I go to talk and become aware of a mask on my face. My words echo back at me. I pull the mask off, and recall a conversation I had with a nurse. It’s to help me sleep, or to keep me awake. To help me live, or to help me die. One of those.

He says something in Swedish. The verbs don’t agree and neither do I.

‘Hi, pickle,’ he says, holding my hand and rubbing his thumb over the cannula where it burrows in. Back and forth, like a rhythm. It hurts, but I can’t remember the words in either language to get him to stop.

You would think after all this time there would be a lot to say, that I would be bursting with stories of my adventures and he would be bursting with his. But nobody says anything. Maybe it is a dream, after all, and my brain is struggling to generate his voice. What was it like? High? Low?

‘Lenni,’ I tell him, and then immediately wonder why, but I’ve said it now and I have to watch his face crumple in confusion. My father grabs the arm of a passing blur and asks me to repeat what I’ve said, but I don’t remember.

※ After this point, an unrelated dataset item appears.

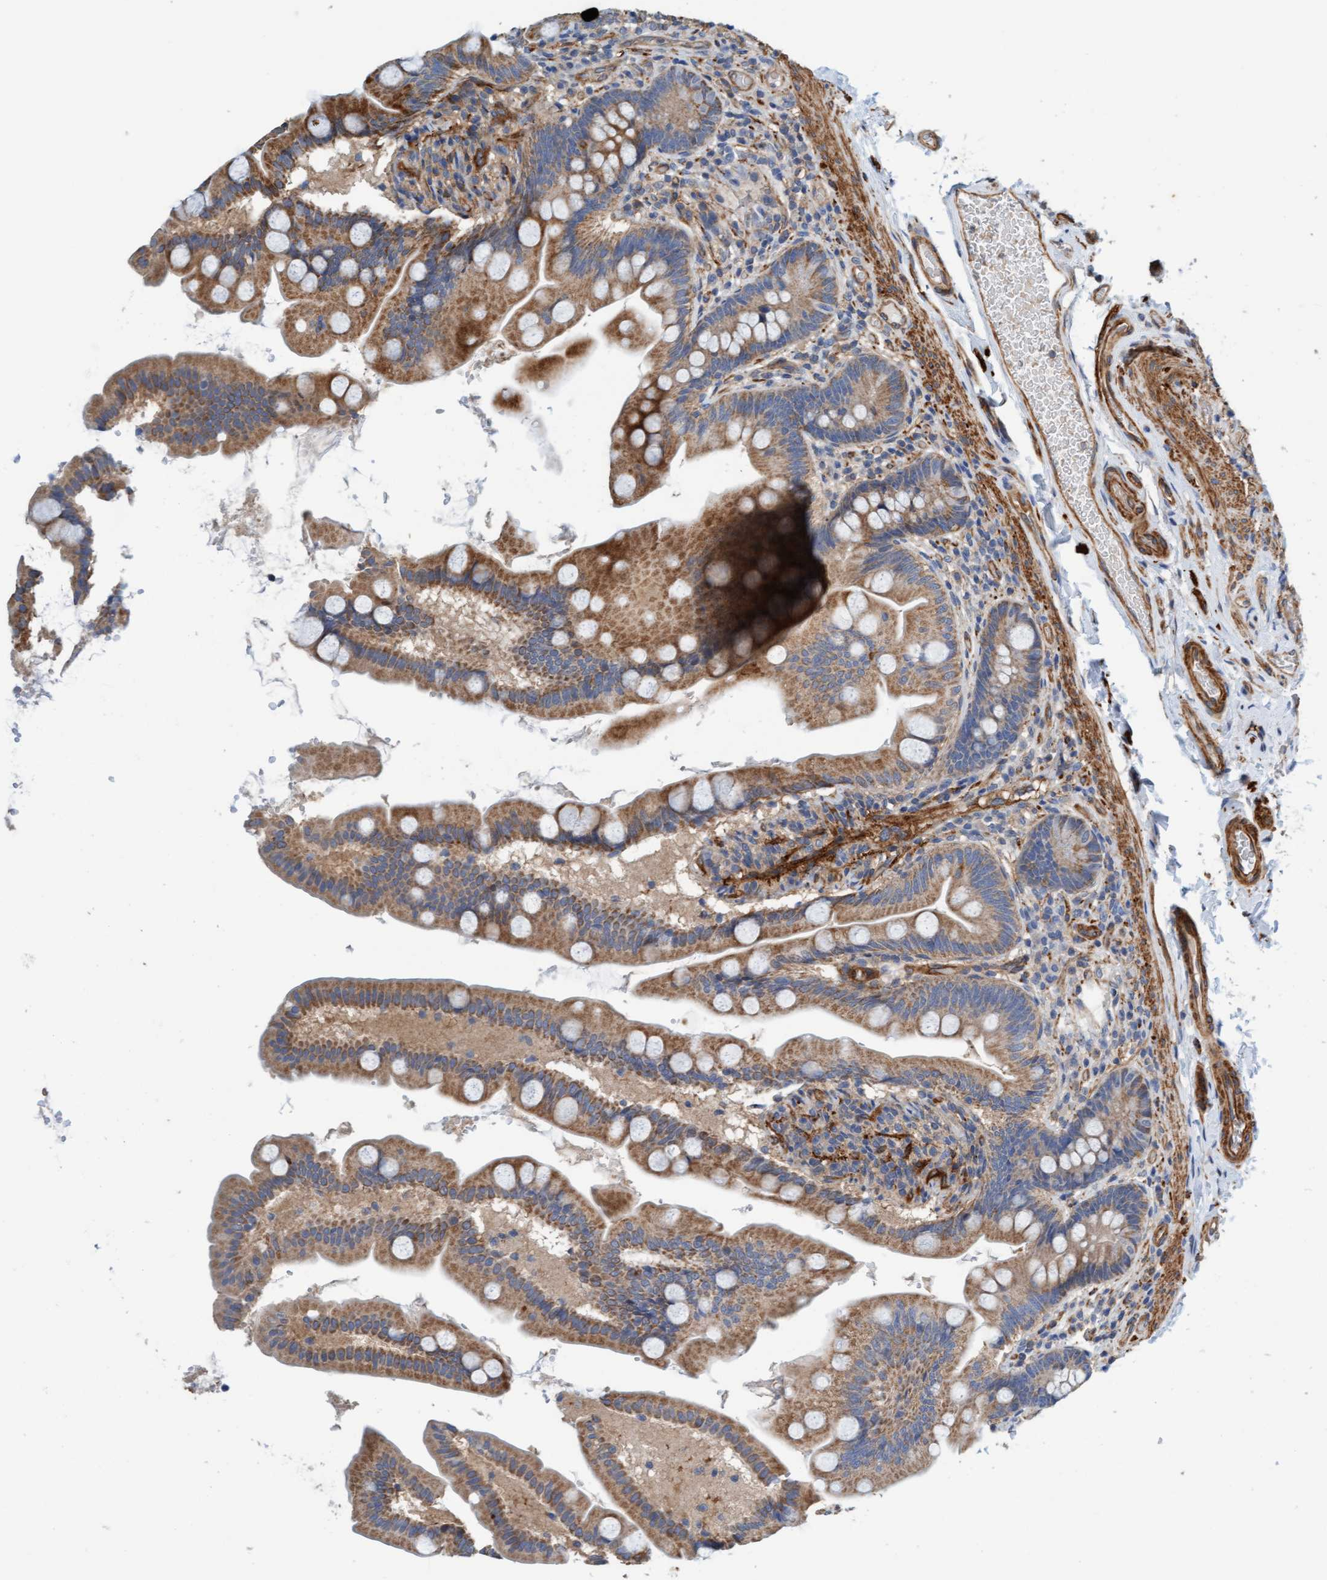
{"staining": {"intensity": "strong", "quantity": ">75%", "location": "cytoplasmic/membranous"}, "tissue": "small intestine", "cell_type": "Glandular cells", "image_type": "normal", "snomed": [{"axis": "morphology", "description": "Normal tissue, NOS"}, {"axis": "topography", "description": "Small intestine"}], "caption": "Protein staining of benign small intestine reveals strong cytoplasmic/membranous staining in about >75% of glandular cells.", "gene": "FMNL3", "patient": {"sex": "female", "age": 56}}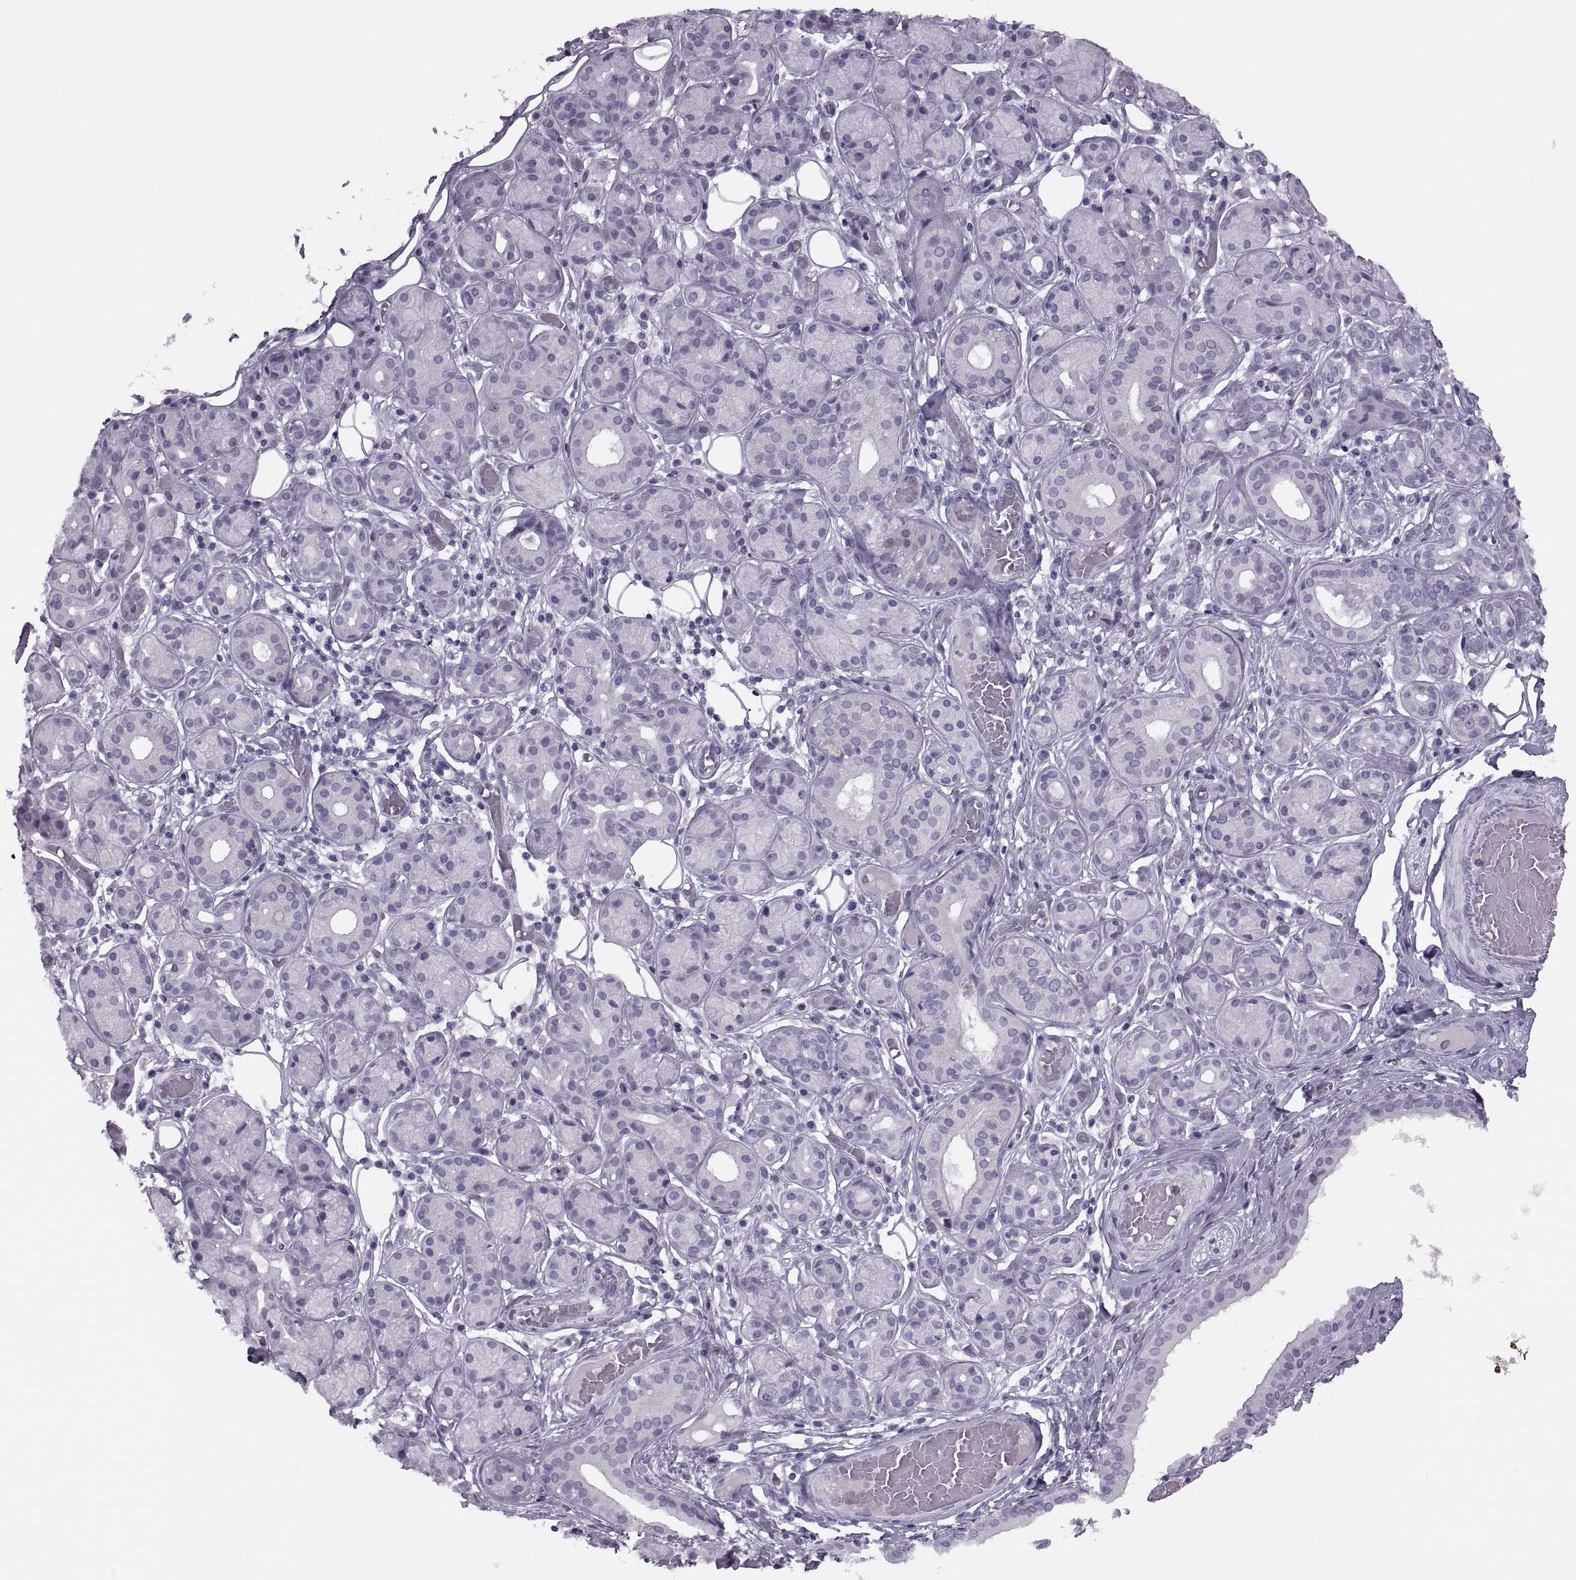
{"staining": {"intensity": "negative", "quantity": "none", "location": "none"}, "tissue": "salivary gland", "cell_type": "Glandular cells", "image_type": "normal", "snomed": [{"axis": "morphology", "description": "Normal tissue, NOS"}, {"axis": "topography", "description": "Salivary gland"}, {"axis": "topography", "description": "Peripheral nerve tissue"}], "caption": "Glandular cells show no significant protein expression in normal salivary gland. (DAB (3,3'-diaminobenzidine) immunohistochemistry with hematoxylin counter stain).", "gene": "FAM24A", "patient": {"sex": "male", "age": 71}}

‘Is it about my mother? She’s eighty-three. We’re almost one hundred.’

‘The anaesthetic can cause some confusion,’ the blur says to him, and he sits down.

‘Did you go to Poland?’ I think I ask.

He nods and shows me a black and grey picture of a bean, I think.

‘I had to tell you as soon as we were sure,’ he says, ‘you’re going to be a big sister.’

‘It’s Arthur,’ I say.

‘What is?’

I shake my head and then wonder what exactly we both think we’re talking about.

‘It’s Father Arthur.’

My father turns to Agnieszka and says with panic, ‘She doesn’t recognize me.’

‘She wears purple for Humphrey,’ I say, connecting the thoughts at last. ‘Because she’s mourning. And it’s morning. That’s why she always wears purple.’